© JUNGE FREIHEIT Verlag GmbH & Co.  www.jungefreiheit.de    33/03 08. August 2003

 
Verfassungsschutz
Sandburg mit Kinderschippe
Dieter Stein

Mit meinem einjährigen Sohn war ich in diesem Sommer das erste Mal am Meer. An der Ostsee. Wunderbar. Aber: Bauen Sie mal mit einer kleinen Kinderschippe eine Sandburg bei steigendem Wasser. Sie kennen das: Kaum hat man mühsam einen kleinen Hügel geschafft, nagen schon die Kräfte der Gezeiten an dem Bauwerk. Nur mit zäher Energie und vereinten Kräften kann dem Meer ein Fleckchen Erde abgetrotzt werden - und plötzlich steht sie doch stolz da, die kleine Burg, und hält den Wellen stand.

Nicht viel einfacher stellt es sich für diese Zeitung dar, die Öffentlichkeit für die skandalösen Zustände in der Verfassungsschutzabteilung des nordrhein-westfälischen Innenministeriums zu sensibilisieren.

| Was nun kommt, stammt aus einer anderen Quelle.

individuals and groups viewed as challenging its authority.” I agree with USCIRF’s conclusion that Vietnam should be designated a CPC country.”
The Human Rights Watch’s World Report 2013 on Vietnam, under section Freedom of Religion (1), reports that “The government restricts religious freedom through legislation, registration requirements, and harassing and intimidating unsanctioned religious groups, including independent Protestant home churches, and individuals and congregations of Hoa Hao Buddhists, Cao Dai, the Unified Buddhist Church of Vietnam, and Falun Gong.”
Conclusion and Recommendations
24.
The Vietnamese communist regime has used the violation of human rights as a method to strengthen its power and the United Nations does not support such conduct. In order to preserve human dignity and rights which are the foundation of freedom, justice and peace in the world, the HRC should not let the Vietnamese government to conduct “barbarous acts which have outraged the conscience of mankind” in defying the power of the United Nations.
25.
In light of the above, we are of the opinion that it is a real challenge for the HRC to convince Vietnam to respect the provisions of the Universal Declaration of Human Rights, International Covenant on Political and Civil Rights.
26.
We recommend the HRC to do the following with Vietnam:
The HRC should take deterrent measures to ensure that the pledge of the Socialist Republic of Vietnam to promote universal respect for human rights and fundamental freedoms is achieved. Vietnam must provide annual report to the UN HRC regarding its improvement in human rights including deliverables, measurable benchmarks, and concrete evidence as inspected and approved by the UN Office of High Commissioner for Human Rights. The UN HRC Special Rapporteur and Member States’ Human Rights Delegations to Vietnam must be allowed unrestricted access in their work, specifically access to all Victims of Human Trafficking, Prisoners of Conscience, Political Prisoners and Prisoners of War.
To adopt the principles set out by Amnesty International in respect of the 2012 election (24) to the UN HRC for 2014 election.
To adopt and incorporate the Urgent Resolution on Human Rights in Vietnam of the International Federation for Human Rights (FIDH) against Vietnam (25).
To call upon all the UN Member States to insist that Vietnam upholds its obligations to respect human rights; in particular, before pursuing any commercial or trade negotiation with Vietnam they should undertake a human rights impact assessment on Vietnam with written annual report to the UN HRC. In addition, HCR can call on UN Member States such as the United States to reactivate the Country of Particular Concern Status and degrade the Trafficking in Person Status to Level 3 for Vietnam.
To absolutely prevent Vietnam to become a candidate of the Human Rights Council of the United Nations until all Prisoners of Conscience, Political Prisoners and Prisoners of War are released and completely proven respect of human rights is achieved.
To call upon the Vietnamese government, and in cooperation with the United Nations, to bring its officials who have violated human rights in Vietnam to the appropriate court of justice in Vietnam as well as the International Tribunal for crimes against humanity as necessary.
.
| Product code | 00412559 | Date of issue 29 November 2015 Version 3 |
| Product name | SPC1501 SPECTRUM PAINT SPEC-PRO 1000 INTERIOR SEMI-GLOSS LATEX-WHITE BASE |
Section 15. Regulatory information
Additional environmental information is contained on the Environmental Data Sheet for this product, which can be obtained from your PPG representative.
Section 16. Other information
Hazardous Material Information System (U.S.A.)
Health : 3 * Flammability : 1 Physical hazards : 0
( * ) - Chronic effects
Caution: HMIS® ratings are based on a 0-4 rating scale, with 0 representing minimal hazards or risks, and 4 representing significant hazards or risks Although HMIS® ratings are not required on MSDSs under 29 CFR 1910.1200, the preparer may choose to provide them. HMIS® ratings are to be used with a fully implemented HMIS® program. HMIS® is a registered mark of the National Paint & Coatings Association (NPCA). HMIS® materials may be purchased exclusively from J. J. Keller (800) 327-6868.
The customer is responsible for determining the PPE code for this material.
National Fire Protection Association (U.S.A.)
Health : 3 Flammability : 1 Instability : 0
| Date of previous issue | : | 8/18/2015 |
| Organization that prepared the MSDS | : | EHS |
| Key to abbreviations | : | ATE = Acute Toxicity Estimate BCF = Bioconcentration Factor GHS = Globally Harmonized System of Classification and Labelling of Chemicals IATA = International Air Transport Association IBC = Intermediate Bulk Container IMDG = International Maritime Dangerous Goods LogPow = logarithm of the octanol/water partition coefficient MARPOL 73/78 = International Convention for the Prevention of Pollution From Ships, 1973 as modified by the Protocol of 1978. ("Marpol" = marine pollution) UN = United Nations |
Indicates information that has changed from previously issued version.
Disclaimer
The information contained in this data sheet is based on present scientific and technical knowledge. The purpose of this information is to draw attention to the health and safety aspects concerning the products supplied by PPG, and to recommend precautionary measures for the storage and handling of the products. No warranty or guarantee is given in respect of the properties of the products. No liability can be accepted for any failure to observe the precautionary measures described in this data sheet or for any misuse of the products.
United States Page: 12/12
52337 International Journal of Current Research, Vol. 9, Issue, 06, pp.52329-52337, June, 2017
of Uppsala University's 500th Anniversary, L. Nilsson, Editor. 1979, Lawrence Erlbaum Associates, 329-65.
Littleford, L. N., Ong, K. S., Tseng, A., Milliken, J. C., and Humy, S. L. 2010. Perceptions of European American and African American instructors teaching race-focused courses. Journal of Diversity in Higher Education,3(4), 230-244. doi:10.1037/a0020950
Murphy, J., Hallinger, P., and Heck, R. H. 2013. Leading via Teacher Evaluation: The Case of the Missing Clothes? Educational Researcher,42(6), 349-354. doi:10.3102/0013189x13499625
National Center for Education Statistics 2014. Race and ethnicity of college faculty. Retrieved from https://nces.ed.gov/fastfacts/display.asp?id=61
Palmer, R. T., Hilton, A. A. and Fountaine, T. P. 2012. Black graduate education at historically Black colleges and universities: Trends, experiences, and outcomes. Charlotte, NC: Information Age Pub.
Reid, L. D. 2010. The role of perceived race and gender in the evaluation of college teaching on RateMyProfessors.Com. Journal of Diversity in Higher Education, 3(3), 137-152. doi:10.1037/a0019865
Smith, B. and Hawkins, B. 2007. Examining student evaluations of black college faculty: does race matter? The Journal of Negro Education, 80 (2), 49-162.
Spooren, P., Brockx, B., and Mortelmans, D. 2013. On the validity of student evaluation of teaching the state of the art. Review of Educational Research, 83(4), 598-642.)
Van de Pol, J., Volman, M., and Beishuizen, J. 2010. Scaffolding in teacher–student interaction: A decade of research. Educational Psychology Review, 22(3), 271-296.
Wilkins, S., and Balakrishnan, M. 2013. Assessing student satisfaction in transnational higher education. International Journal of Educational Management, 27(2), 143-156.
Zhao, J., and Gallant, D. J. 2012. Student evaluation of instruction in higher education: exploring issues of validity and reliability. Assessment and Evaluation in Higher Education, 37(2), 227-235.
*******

Diese außer Rand und Band geratene Behörde nimmt seit fast zehn Jahren unter der Überschrift "Neue Rechte" demokratische Konservative ins Visier, setzt sie im Verfassungsschutzbericht dem Verdacht aus, Rechtsextremismus zu befördern, und denunziert im Zuge dessen auch die JUNGE FREIHEIT. Mühselig ist diese Aufklärungsarbeit, der juristische Kampf gegen die Verleumdungen zieht sich dank langsam mahlender Mühlen der Gerichte scheinbar in die Unendlichkeit hin. Erst vor wenigen Wochen haben wir darum dazu aufgerufen, beim NRW-Ministerpräsidenten Peer Steinbrück persönlich in Briefen gegen die Mißstände im Innenministerium zu protestieren. Insbesondere sollte Einspruch erhoben werden gegen die Durchführung einer öffentlichen "Fachtagung", die das Innenministerium für den 8. Oktober in Düsseldorf zum Thema "Die Neue Rechte - eine Gefahr für die Demokratie?" angekündigt hat. Die JUNGE FREIHEIT konnte belegen, daß eine Reihe der Referenten dieser zweifelhaften "wissenschaftlichen" Tagung einen linksextremistischen Hintergrund hat.

Erstmals riefen wir auch dazu auf, den Oppositionsführer in NRW, Jürgen Rüttgers (CDU), an seine Aufgabe als Kontrolleur der SPD-geführten Regierung zu erinnern und ihn aufzufordern, bei der Landesregierung gegen die Praxis des NRW-Verfassungsschutzes zu protestieren. "Ob's was hilft?" fragte so mancher skeptisch. Wird die Post von Bürgern wirklich gelesen oder wandert sie nicht gleich ungelesen in den Papierkorb?

Da erschien am 27. Juli in der Welt am Sonntag ein Artikel mit der Schlagzeile: "Arbeitet Verfassungsschutz mit Linksextremisten? CDU will Hinweise auf Verbindungen der NRW-Behörde zur radikalen Szene haben. Innenministerium weist Vorwürfe zurück" (siehe Bericht auf Seite 4). Diesem Bericht nach intervenierten bereits mehrere Abgeordnete des Bundestages gegen die NRW-Praxis. Rüttgers selbst hat nun angekündigt, bei der Landesregierung vorstellig zu werden. Der CDU-Chef von NRW erklärte dies aber erst aufgrund eines Protestbriefes. Ob das Gespräch stattfand und welches Ergebnis es hatte, ist bis dato unbekannt. Dennoch sieht man - wieder einmal -, daß es sich lohnt, aufzustehen, auch wenn es aussichtslos scheint.